Segment Start: EXERCISE DATA
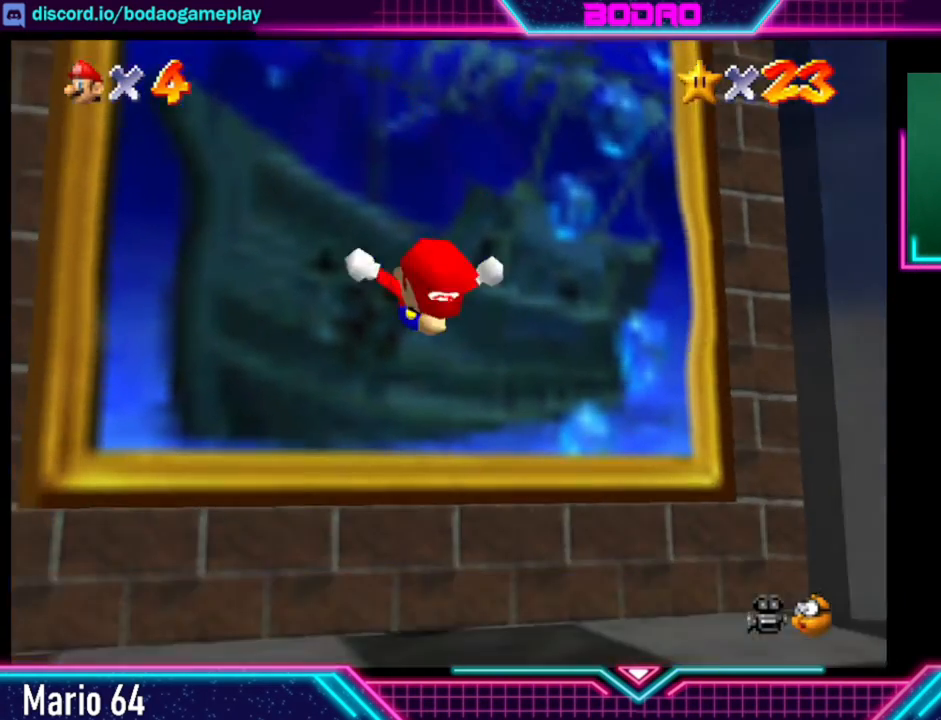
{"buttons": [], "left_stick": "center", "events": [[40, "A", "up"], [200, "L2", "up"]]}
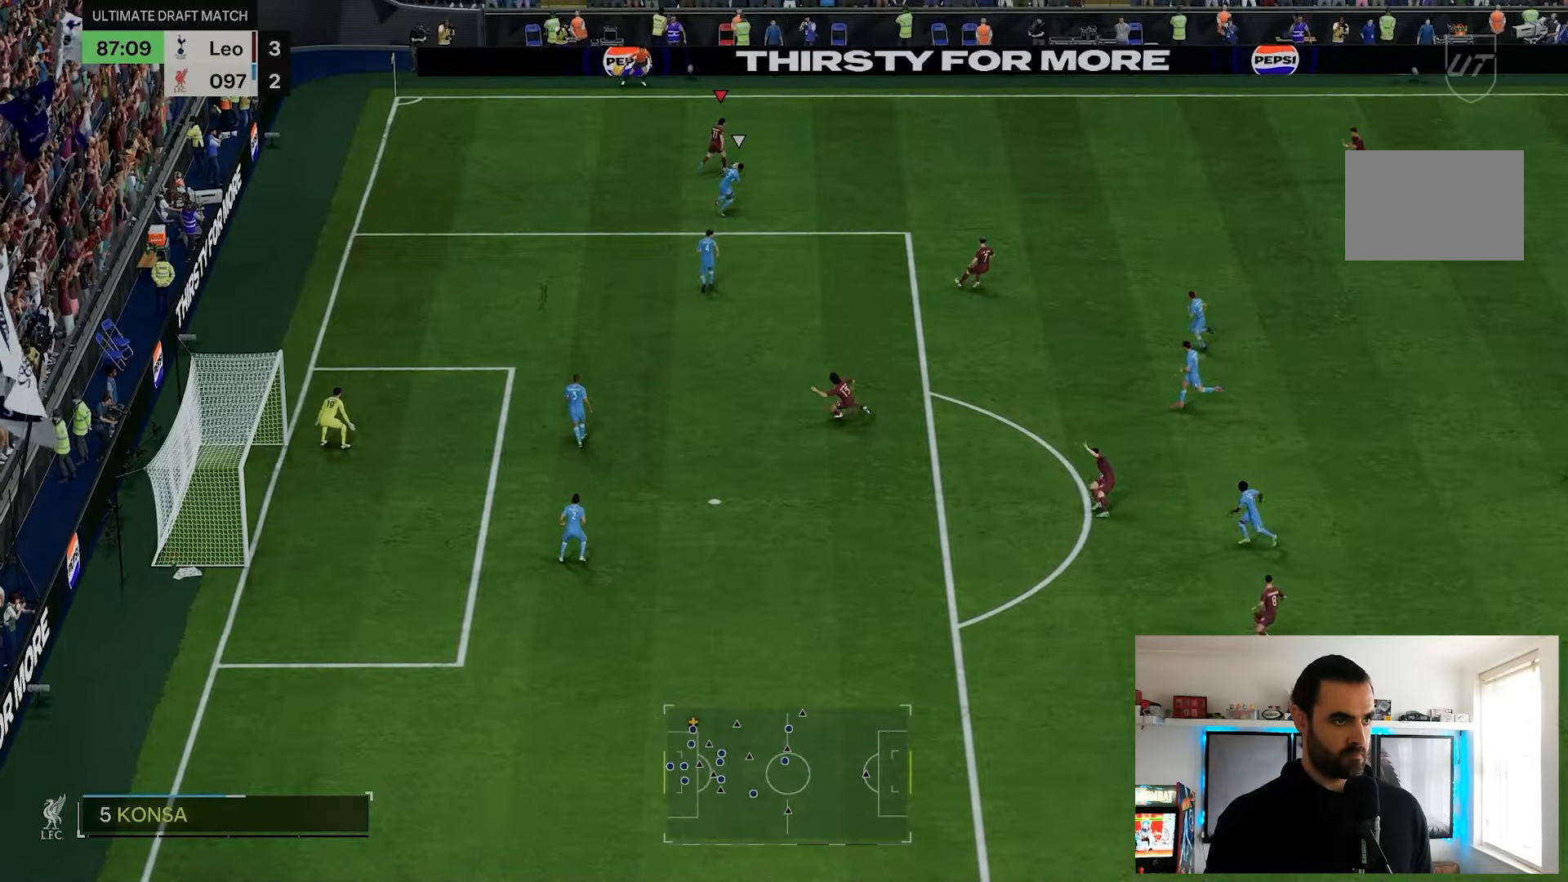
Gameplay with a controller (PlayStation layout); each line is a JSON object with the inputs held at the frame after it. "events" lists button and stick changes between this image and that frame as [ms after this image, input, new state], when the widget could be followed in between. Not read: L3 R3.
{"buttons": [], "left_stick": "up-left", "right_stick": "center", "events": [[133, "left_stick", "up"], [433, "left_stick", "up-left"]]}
Segment End: EXERCISE DATA
Segment Start: EXERCISE DATA
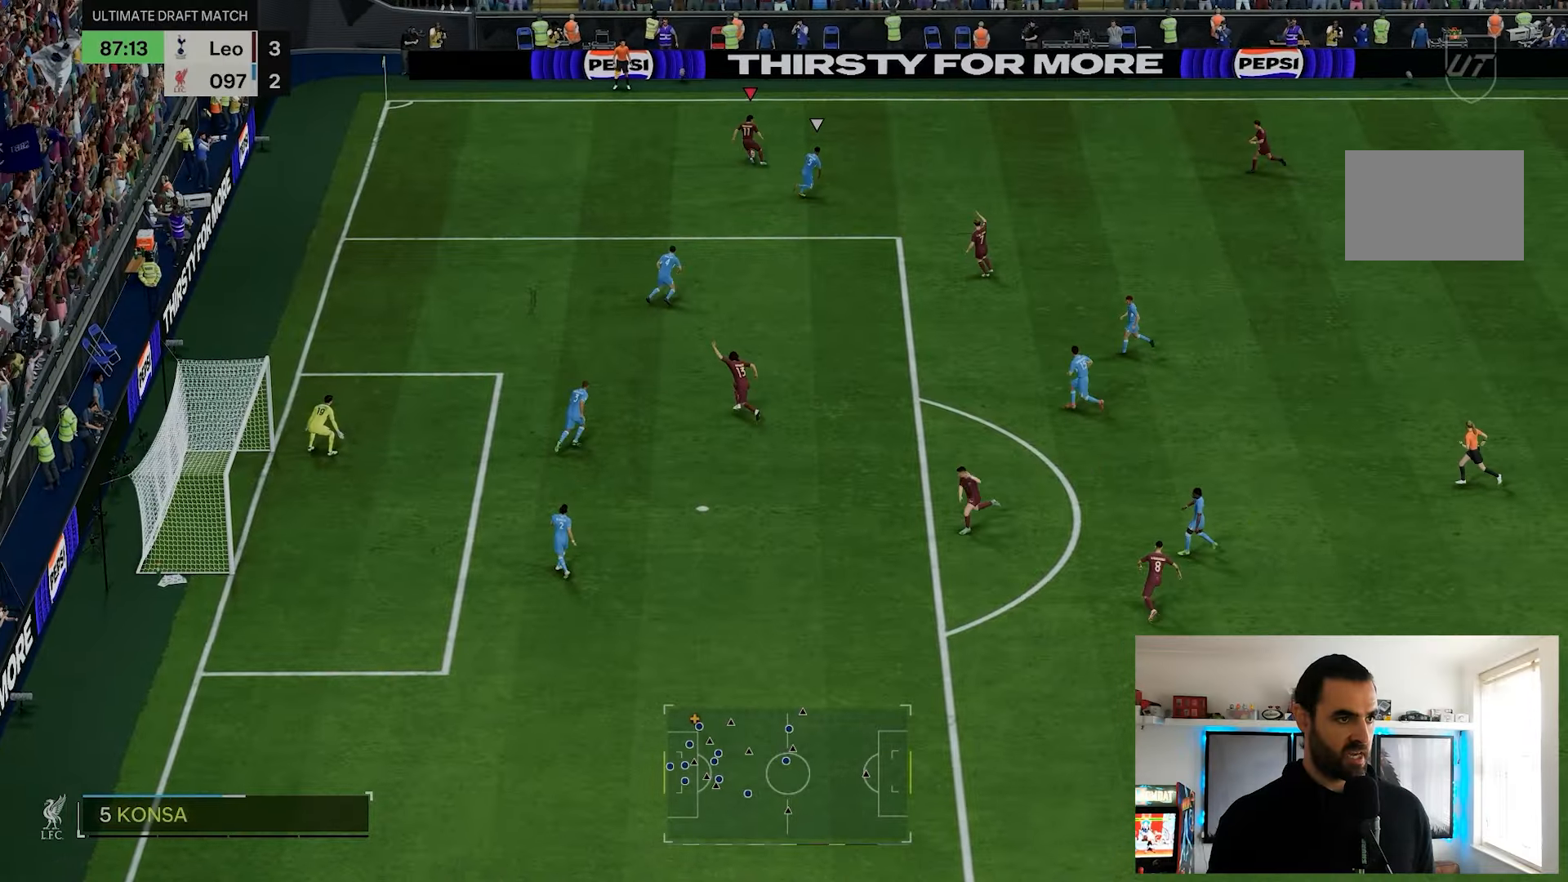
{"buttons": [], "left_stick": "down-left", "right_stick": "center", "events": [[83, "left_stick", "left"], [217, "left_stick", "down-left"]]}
Segment End: EXERCISE DATA
**WHAT IS NEEDED:**
In the material above, how many lines include the string "center"? State the number alone.

**RESULT OF THE EXERCISE:**
3